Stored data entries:
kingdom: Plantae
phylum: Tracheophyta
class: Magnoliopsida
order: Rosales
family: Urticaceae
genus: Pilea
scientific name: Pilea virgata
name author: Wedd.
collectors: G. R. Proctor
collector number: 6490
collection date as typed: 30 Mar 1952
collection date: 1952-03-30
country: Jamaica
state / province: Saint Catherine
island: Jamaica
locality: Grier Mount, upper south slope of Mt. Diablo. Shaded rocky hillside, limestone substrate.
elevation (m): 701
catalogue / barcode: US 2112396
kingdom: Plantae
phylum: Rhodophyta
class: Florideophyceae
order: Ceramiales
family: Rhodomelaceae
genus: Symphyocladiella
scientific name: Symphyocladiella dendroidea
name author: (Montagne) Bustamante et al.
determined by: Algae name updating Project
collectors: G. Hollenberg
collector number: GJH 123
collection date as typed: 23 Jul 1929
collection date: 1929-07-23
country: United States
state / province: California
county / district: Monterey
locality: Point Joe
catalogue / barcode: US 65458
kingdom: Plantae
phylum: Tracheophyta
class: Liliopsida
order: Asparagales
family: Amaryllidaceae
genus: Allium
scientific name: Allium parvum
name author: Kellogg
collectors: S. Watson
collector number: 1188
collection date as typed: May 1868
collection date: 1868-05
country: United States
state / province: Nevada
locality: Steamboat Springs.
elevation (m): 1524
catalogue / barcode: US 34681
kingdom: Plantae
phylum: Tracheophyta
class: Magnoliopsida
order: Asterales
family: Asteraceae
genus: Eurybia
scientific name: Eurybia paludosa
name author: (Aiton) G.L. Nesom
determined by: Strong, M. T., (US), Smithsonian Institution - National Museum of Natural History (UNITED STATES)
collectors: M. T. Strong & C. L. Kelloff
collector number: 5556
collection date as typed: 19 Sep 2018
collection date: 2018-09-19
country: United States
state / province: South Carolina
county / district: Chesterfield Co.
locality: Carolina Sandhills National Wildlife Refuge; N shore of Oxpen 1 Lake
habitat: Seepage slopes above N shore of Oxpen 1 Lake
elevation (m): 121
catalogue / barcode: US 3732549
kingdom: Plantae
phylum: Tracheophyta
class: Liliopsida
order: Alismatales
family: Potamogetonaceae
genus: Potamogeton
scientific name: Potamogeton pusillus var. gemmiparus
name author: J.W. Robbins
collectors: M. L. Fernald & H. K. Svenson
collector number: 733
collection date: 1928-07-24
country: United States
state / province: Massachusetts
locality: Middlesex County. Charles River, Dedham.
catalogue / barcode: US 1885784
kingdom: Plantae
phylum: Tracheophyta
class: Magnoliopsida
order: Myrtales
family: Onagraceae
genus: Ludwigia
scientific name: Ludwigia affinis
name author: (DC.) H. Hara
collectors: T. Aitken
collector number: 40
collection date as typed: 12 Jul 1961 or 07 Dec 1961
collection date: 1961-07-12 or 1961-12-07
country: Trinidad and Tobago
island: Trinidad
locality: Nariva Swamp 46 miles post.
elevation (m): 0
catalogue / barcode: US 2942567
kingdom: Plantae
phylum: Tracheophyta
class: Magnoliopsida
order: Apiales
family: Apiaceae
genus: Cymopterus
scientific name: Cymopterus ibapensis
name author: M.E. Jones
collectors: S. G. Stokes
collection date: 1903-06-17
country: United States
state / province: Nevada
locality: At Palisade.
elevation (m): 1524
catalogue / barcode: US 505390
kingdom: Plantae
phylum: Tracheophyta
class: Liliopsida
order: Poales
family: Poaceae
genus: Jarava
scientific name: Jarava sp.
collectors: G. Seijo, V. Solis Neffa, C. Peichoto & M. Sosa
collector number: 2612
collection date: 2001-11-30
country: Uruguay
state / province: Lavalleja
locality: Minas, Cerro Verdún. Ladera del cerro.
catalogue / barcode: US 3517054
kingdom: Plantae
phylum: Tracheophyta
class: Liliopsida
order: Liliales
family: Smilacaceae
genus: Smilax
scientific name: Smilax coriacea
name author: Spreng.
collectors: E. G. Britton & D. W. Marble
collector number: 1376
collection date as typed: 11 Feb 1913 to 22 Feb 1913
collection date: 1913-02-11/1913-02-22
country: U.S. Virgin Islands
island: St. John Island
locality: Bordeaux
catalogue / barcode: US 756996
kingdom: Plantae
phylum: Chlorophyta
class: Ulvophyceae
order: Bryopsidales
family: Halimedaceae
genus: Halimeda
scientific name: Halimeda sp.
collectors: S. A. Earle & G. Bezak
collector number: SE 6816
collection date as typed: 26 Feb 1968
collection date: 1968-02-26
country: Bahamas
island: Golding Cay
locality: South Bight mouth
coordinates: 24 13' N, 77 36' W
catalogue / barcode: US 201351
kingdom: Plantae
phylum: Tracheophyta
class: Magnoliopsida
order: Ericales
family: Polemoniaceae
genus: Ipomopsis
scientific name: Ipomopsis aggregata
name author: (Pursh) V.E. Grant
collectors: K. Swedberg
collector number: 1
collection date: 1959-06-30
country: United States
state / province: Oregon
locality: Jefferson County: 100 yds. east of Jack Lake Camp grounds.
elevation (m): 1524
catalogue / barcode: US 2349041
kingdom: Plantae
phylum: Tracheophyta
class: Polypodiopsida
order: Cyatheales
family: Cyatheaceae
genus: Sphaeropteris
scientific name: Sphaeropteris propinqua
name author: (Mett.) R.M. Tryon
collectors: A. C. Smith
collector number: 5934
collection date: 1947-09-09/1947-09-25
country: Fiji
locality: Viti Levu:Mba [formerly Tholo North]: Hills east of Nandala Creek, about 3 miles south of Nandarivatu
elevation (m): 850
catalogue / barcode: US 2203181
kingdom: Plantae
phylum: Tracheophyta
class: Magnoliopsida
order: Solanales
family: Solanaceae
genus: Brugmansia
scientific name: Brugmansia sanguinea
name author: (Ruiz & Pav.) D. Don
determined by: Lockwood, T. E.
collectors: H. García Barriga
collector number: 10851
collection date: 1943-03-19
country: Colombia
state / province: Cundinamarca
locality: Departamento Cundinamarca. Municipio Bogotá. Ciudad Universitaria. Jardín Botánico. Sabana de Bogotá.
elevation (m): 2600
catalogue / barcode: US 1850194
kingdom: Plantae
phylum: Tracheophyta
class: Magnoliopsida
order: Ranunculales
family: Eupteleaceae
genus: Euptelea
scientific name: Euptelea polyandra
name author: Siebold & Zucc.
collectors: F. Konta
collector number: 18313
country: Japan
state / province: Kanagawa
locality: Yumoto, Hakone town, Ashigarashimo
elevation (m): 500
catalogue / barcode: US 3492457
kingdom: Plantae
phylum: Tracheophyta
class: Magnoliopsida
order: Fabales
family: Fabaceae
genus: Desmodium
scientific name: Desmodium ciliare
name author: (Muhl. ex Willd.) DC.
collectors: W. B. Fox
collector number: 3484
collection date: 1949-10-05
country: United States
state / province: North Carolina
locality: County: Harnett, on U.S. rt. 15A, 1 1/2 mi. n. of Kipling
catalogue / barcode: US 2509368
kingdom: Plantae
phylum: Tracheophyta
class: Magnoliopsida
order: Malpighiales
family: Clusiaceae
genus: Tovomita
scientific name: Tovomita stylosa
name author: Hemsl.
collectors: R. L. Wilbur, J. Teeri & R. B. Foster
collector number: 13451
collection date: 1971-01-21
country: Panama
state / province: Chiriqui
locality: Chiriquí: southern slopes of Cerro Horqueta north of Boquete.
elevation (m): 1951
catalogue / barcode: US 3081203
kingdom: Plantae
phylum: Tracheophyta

● **Given problem**: Copy these lines word for word, covering all of the data.

● **Final result**:
kingdom: Plantae
phylum: Tracheophyta
class: Magnoliopsida
order: Rosales
family: Urticaceae
genus: Pilea
scientific name: Pilea virgata
name author: Wedd.
collectors: G. R. Proctor
collector number: 6490
collection date as typed: 30 Mar 1952
collection date: 1952-03-30
country: Jamaica
state / province: Saint Catherine
island: Jamaica
locality: Grier Mount, upper south slope of Mt. Diablo. Shaded rocky hillside, limestone substrate.
elevation (m): 701
catalogue / barcode: US 2112396
kingdom: Plantae
phylum: Rhodophyta
class: Florideophyceae
order: Ceramiales
family: Rhodomelaceae
genus: Symphyocladiella
scientific name: Symphyocladiella dendroidea
name author: (Montagne) Bustamante et al.
determined by: Algae name updating Project
collectors: G. Hollenberg
collector number: GJH 123
collection date as typed: 23 Jul 1929
collection date: 1929-07-23
country: United States
state / province: California
county / district: Monterey
locality: Point Joe
catalogue / barcode: US 65458
kingdom: Plantae
phylum: Tracheophyta
class: Liliopsida
order: Asparagales
family: Amaryllidaceae
genus: Allium
scientific name: Allium parvum
name author: Kellogg
collectors: S. Watson
collector number: 1188
collection date as typed: May 1868
collection date: 1868-05
country: United States
state / province: Nevada
locality: Steamboat Springs.
elevation (m): 1524
catalogue / barcode: US 34681
kingdom: Plantae
phylum: Tracheophyta
class: Magnoliopsida
order: Asterales
family: Asteraceae
genus: Eurybia
scientific name: Eurybia paludosa
name author: (Aiton) G.L. Nesom
determined by: Strong, M. T., (US), Smithsonian Institution - National Museum of Natural History (UNITED STATES)
collectors: M. T. Strong & C. L. Kelloff
collector number: 5556
collection date as typed: 19 Sep 2018
collection date: 2018-09-19
country: United States
state / province: South Carolina
county / district: Chesterfield Co.
locality: Carolina Sandhills National Wildlife Refuge; N shore of Oxpen 1 Lake
habitat: Seepage slopes above N shore of Oxpen 1 Lake
elevation (m): 121
catalogue / barcode: US 3732549
kingdom: Plantae
phylum: Tracheophyta
class: Liliopsida
order: Alismatales
family: Potamogetonaceae
genus: Potamogeton
scientific name: Potamogeton pusillus var. gemmiparus
name author: J.W. Robbins
collectors: M. L. Fernald & H. K. Svenson
collector number: 733
collection date: 1928-07-24
country: United States
state / province: Massachusetts
locality: Middlesex County. Charles River, Dedham.
catalogue / barcode: US 1885784
kingdom: Plantae
phylum: Tracheophyta
class: Magnoliopsida
order: Myrtales
family: Onagraceae
genus: Ludwigia
scientific name: Ludwigia affinis
name author: (DC.) H. Hara
collectors: T. Aitken
collector number: 40
collection date as typed: 12 Jul 1961 or 07 Dec 1961
collection date: 1961-07-12 or 1961-12-07
country: Trinidad and Tobago
island: Trinidad
locality: Nariva Swamp 46 miles post.
elevation (m): 0
catalogue / barcode: US 2942567
kingdom: Plantae
phylum: Tracheophyta
class: Magnoliopsida
order: Apiales
family: Apiaceae
genus: Cymopterus
scientific name: Cymopterus ibapensis
name author: M.E. Jones
collectors: S. G. Stokes
collection date: 1903-06-17
country: United States
state / province: Nevada
locality: At Palisade.
elevation (m): 1524
catalogue / barcode: US 505390
kingdom: Plantae
phylum: Tracheophyta
class: Liliopsida
order: Poales
family: Poaceae
genus: Jarava
scientific name: Jarava sp.
collectors: G. Seijo, V. Solis Neffa, C. Peichoto & M. Sosa
collector number: 2612
collection date: 2001-11-30
country: Uruguay
state / province: Lavalleja
locality: Minas, Cerro Verdún. Ladera del cerro.
catalogue / barcode: US 3517054
kingdom: Plantae
phylum: Tracheophyta
class: Liliopsida
order: Liliales
family: Smilacaceae
genus: Smilax
scientific name: Smilax coriacea
name author: Spreng.
collectors: E. G. Britton & D. W. Marble
collector number: 1376
collection date as typed: 11 Feb 1913 to 22 Feb 1913
collection date: 1913-02-11/1913-02-22
country: U.S. Virgin Islands
island: St. John Island
locality: Bordeaux
catalogue / barcode: US 756996
kingdom: Plantae
phylum: Chlorophyta
class: Ulvophyceae
order: Bryopsidales
family: Halimedaceae
genus: Halimeda
scientific name: Halimeda sp.
collectors: S. A. Earle & G. Bezak
collector number: SE 6816
collection date as typed: 26 Feb 1968
collection date: 1968-02-26
country: Bahamas
island: Golding Cay
locality: South Bight mouth
coordinates: 24 13' N, 77 36' W
catalogue / barcode: US 201351
kingdom: Plantae
phylum: Tracheophyta
class: Magnoliopsida
order: Ericales
family: Polemoniaceae
genus: Ipomopsis
scientific name: Ipomopsis aggregata
name author: (Pursh) V.E. Grant
collectors: K. Swedberg
collector number: 1
collection date: 1959-06-30
country: United States
state / province: Oregon
locality: Jefferson County: 100 yds. east of Jack Lake Camp grounds.
elevation (m): 1524
catalogue / barcode: US 2349041
kingdom: Plantae
phylum: Tracheophyta
class: Polypodiopsida
order: Cyatheales
family: Cyatheaceae
genus: Sphaeropteris
scientific name: Sphaeropteris propinqua
name author: (Mett.) R.M. Tryon
collectors: A. C. Smith
collector number: 5934
collection date: 1947-09-09/1947-09-25
country: Fiji
locality: Viti Levu:Mba [formerly Tholo North]: Hills east of Nandala Creek, about 3 miles south of Nandarivatu
elevation (m): 850
catalogue / barcode: US 2203181
kingdom: Plantae
phylum: Tracheophyta
class: Magnoliopsida
order: Solanales
family: Solanaceae
genus: Brugmansia
scientific name: Brugmansia sanguinea
name author: (Ruiz & Pav.) D. Don
determined by: Lockwood, T. E.
collectors: H. García Barriga
collector number: 10851
collection date: 1943-03-19
country: Colombia
state / province: Cundinamarca
locality: Departamento Cundinamarca. Municipio Bogotá. Ciudad Universitaria. Jardín Botánico. Sabana de Bogotá.
elevation (m): 2600
catalogue / barcode: US 1850194
kingdom: Plantae
phylum: Tracheophyta
class: Magnoliopsida
order: Ranunculales
family: Eupteleaceae
genus: Euptelea
scientific name: Euptelea polyandra
name author: Siebold & Zucc.
collectors: F. Konta
collector number: 18313
country: Japan
state / province: Kanagawa
locality: Yumoto, Hakone town, Ashigarashimo
elevation (m): 500
catalogue / barcode: US 3492457
kingdom: Plantae
phylum: Tracheophyta
class: Magnoliopsida
order: Fabales
family: Fabaceae
genus: Desmodium
scientific name: Desmodium ciliare
name author: (Muhl. ex Willd.) DC.
collectors: W. B. Fox
collector number: 3484
collection date: 1949-10-05
country: United States
state / province: North Carolina
locality: County: Harnett, on U.S. rt. 15A, 1 1/2 mi. n. of Kipling
catalogue / barcode: US 2509368
kingdom: Plantae
phylum: Tracheophyta
class: Magnoliopsida
order: Malpighiales
family: Clusiaceae
genus: Tovomita
scientific name: Tovomita stylosa
name author: Hemsl.
collectors: R. L. Wilbur, J. Teeri & R. B. Foster
collector number: 13451
collection date: 1971-01-21
country: Panama
state / province: Chiriqui
locality: Chiriquí: southern slopes of Cerro Horqueta north of Boquete.
elevation (m): 1951
catalogue / barcode: US 3081203
kingdom: Plantae
phylum: Tracheophyta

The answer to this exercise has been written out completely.